Tuesday, August 15, 2017

Vox -- Donald Trump is offering comfort to racists and extremists

His unscripted Charlottesville comments showed where his sympathies truly lie.


Trump’s reluctance to denounce hate groups and individuals during his presidential campaign, as now, is simply because the President is a white nationalist and racist, and he believes that he is superior to others. Hate groups are Trump’s people.

If anyone didn’t believe it previous to today, today’s press conference should leave no doubt.

Vox’s Dara Lind writes, “President Trump wants to be entirely clear: He blames both sides for the violence in Charlottesville that killed one person and injured dozens.

Despite the prepared statement he read Monday, Trump doesn’t particularly feel that white nationalists were to blame for the violence. He thinks the “alt-left” was charging at marchers with clubs. He thinks a torch-lit march in which people did Nazi salutes, chanted, “Sieg Heil!” and assaulted counter-protesters was a good example of people “very quietly protesting.” And he thinks the violence distracted from the rally’s laudable aim, to defend a statue of Robert E. Lee.

What Trump said Tuesday, in an unscripted press conference, made explicit all the darkest undertones of his gallingly weak statement from Saturday. In the face of a “Nazified” rally that left an American citizen dead, he muddied the waters (all but lying about what happened over the weekend) and softened his judgment of the march itself.

After Saturday’s statement, white nationalists celebrated Trump’s support for them, while Americans of color worried that they had been abandoned. Tuesday’s remarks are nearly certain to convince both sides they were right.

U.S. Senator Bernie Sanders says, “President Trump, you are embarrassing our country and the millions of Americans who fought and died to defeat Nazism. The violence in Charlottesville was not caused by the "alt-left," (whatever that may be). It was caused by Neo-Nazis and white supremacists who are attempting to spread their hateful and racist ideology.


The real Donald Trump has stood up... again.

There will be no pivot. There never was going to be.

There will be no becoming presidential. There never was going to be.

There will be no humility. No decorum. No sense of justice or empathy. There never was going to be.

We are far past the time for excuses, for anyone.

In one of the most surreal and depressing presidential press conferences ever, Mr. Trump said what most people dreaded but already knew. His blatant false equivalence between Nazis and those who oppose them that he said on Saturday, that's how he really feels - times a thousand.

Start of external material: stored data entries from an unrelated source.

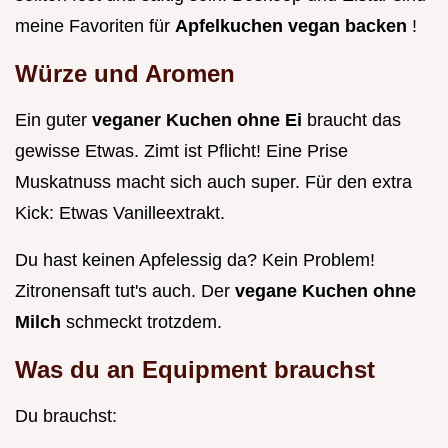
meine Favoriten für
Apfelkuchen vegan backen
!
Würze und Aromen
Ein guter
veganer Kuchen ohne Ei
braucht das
gewisse Etwas. Zimt ist Pflicht! Eine Prise
Muskatnuss macht sich auch super. Für den extra
Kick: Etwas Vanilleextrakt.
Du hast keinen Apfelessig da? Kein Problem!
Zitronensaft tut's auch. Der
vegane Kuchen ohne
Milch
schmeckt trotzdem.
Was du an Equipment brauchst
Du brauchst:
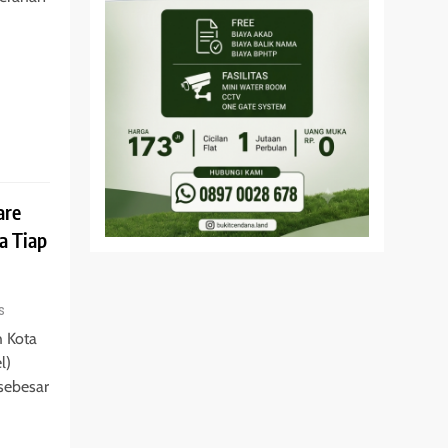
are
a Tiap
s
 Kota
l)
sebesar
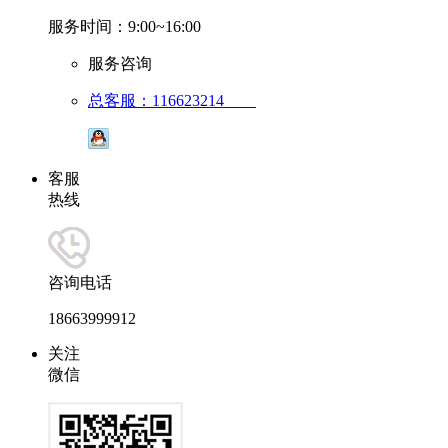
服务时间：9:00~16:00
服务咨询
总客服：116623214
客服
热线
咨询电话
18663999912
关注
微信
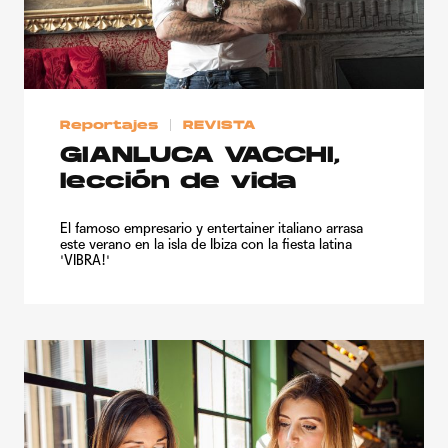
Reportajes
REVISTA
GIANLUCA VACCHI,
lección de vida
El famoso empresario y entertainer italiano arrasa
este verano en la isla de Ibiza con la fiesta latina
'VIBRA!'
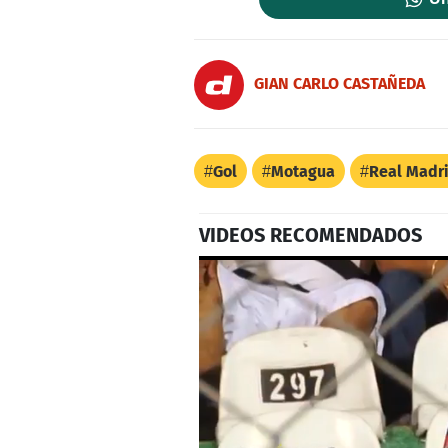
GIAN CARLO CASTAÑEDA
Gol
Motagua
Real Madr
VIDEOS RECOMENDADOS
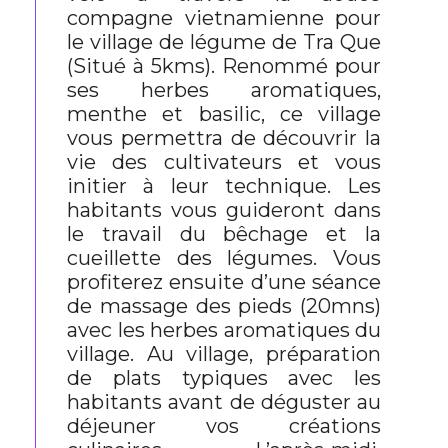
compagne vietnamienne pour
le village de légume de Tra Que
(Situé à 5kms). Renommé pour
ses herbes aromatiques,
menthe et basilic, ce village
vous permettra de découvrir la
vie des cultivateurs et vous
initier à leur technique. Les
habitants vous guideront dans
le travail du bêchage et la
cueillette des légumes. Vous
profiterez ensuite d’une séance
de massage des pieds (20mns)
avec les herbes aromatiques du
village. Au village, préparation
de plats typiques avec les
habitants avant de déguster au
déjeuner vos créations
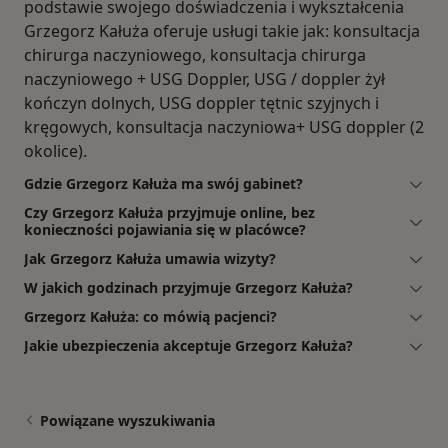
podstawie swojego doświadczenia i wykształcenia
Grzegorz Kałuża oferuje usługi takie jak: konsultacja
chirurga naczyniowego, konsultacja chirurga
naczyniowego + USG Doppler, USG / doppler żył
kończyn dolnych, USG doppler tętnic szyjnych i
kręgowych, konsultacja naczyniowa+ USG doppler (2
okolice).
Gdzie Grzegorz Kałuża ma swój gabinet?
Czy Grzegorz Kałuża przyjmuje online, bez
konieczności pojawiania się w placówce?
Jak Grzegorz Kałuża umawia wizyty?
W jakich godzinach przyjmuje Grzegorz Kałuża?
Grzegorz Kałuża: co mówią pacjenci?
Jakie ubezpieczenia akceptuje Grzegorz Kałuża?
Powiązane wyszukiwania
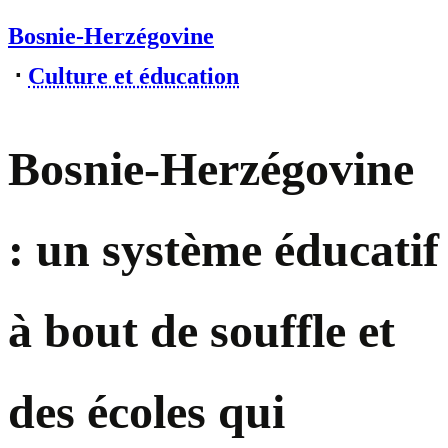
Bosnie-Herzégovine
⋅
Culture et éducation
Bosnie-Herzégovine
: un système éducatif
à bout de souffle et
des écoles qui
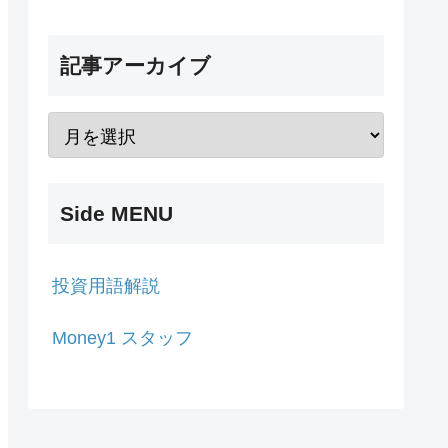
記事アーカイブ
Side MENU
投資用語解説
Money1 スタッフ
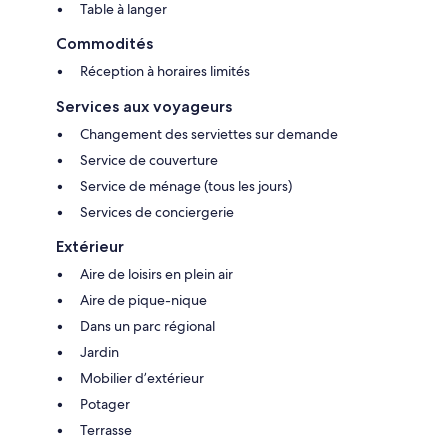
Table à langer
Commodités
Réception à horaires limités
Services aux voyageurs
Changement des serviettes sur demande
Service de couverture
Service de ménage (tous les jours)
Services de conciergerie
Extérieur
Aire de loisirs en plein air
Aire de pique-nique
Dans un parc régional
Jardin
Mobilier d’extérieur
Potager
Terrasse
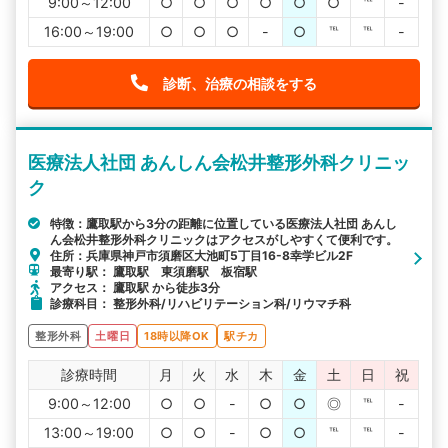
9:00～12:00
○
○
○
○
○
○
℡
-
16:00～19:00
○
○
○
-
○
℡
℡
-
診断、治療の相談をする
医療法人社団 あんしん会松井整形外科クリニッ
ク
特徴：鷹取駅から3分の距離に位置している医療法人社団 あんし
ん会松井整形外科クリニックはアクセスがしやすくて便利です。
住所：兵庫県神戸市須磨区大池町5丁目16-8幸学ビル2F
最寄り駅： 鷹取駅 東須磨駅 板宿駅
アクセス： 鷹取駅 から徒歩3分
診療科目： 整形外科/リハビリテーション科/リウマチ科
整形外科
土曜日
18時以降OK
駅チカ
診療時間
月
火
水
木
金
土
日
祝
9:00～12:00
○
○
-
○
○
◎
℡
-
13:00～19:00
○
○
-
○
○
℡
℡
-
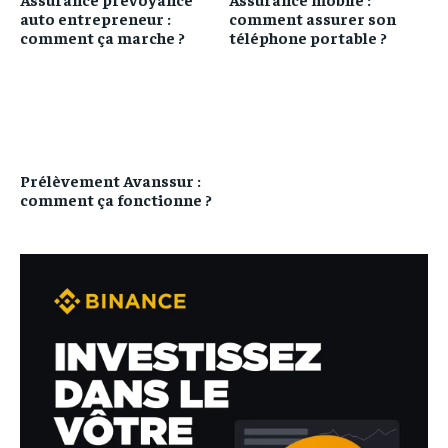
auto entrepreneur :
comment assurer son
comment ça marche ?
téléphone portable ?
Prélèvement Avanssur :
comment ça fonctionne ?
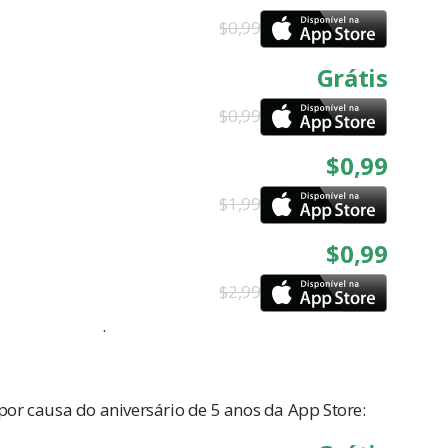
$0,99
Grátis
$0,99
$0,99
$1,99
$0,99
$2,99
.
r causa do aniversário de 5 anos da App Store:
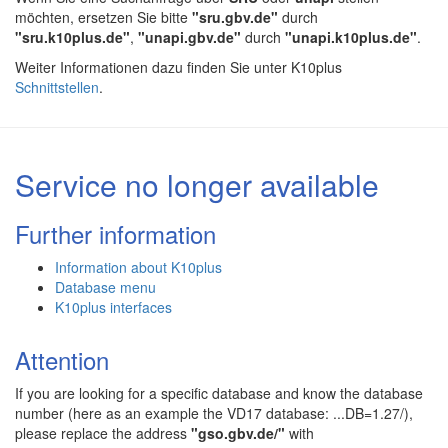
möchten, ersetzen Sie bitte
"sru.gbv.de"
durch
"sru.k10plus.de"
,
"unapi.gbv.de"
durch
"unapi.k10plus.de"
.
Weiter Informationen dazu finden Sie unter K10plus
Schnittstellen
.
Service no longer available
Further information
Information about K10plus
Database menu
K10plus interfaces
Attention
If you are looking for a specific database and know the database
number (here as an example the VD17 database: ...DB=1.27/),
please replace the address
"gso.gbv.de/"
with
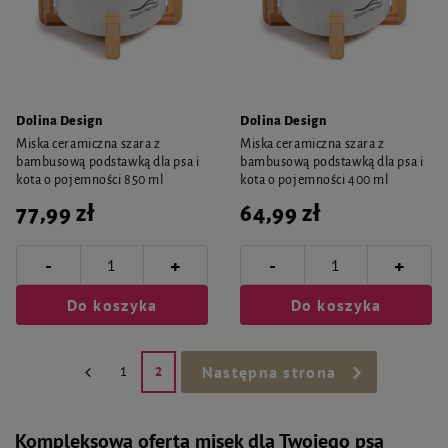
Dolina Design
Dolina Design
Miska ceramiczna szara z
Miska ceramiczna szara z
bambusową podstawką dla psa i
bambusową podstawką dla psa i
kota o pojemności 850 ml
kota o pojemności 400 ml
77,99 zł
64,99 zł
-
-
+
+
Do koszyka
Do koszyka
Następna strona
1
2
Kompleksowa oferta misek dla Twojego psa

With any other president, this would be unbelievable. But with Mr. Trump, it is all too believable. It is clear that he doesn't consider himself to be the President of the United States of America - no matter what his official job title says. Down where he lives he is the president of his base, which includes a lot of bigots and even Nazis and members of the Klan. Not everyone who voted for him is in this category, not nearly. But they make up a large majority of his personal base. And thankfully for all of us, this is a distinct (but frightening) minority of our nation. The vast majority of Americans are decent people of conscience. And I believe in the end this vast majority will prevail.

The question is whether those who defend the President or seeks to normalize him or change the subject will be seen as worse than enablers. Will they be viewed by history as sympathizers to the worst instincts of American hatred?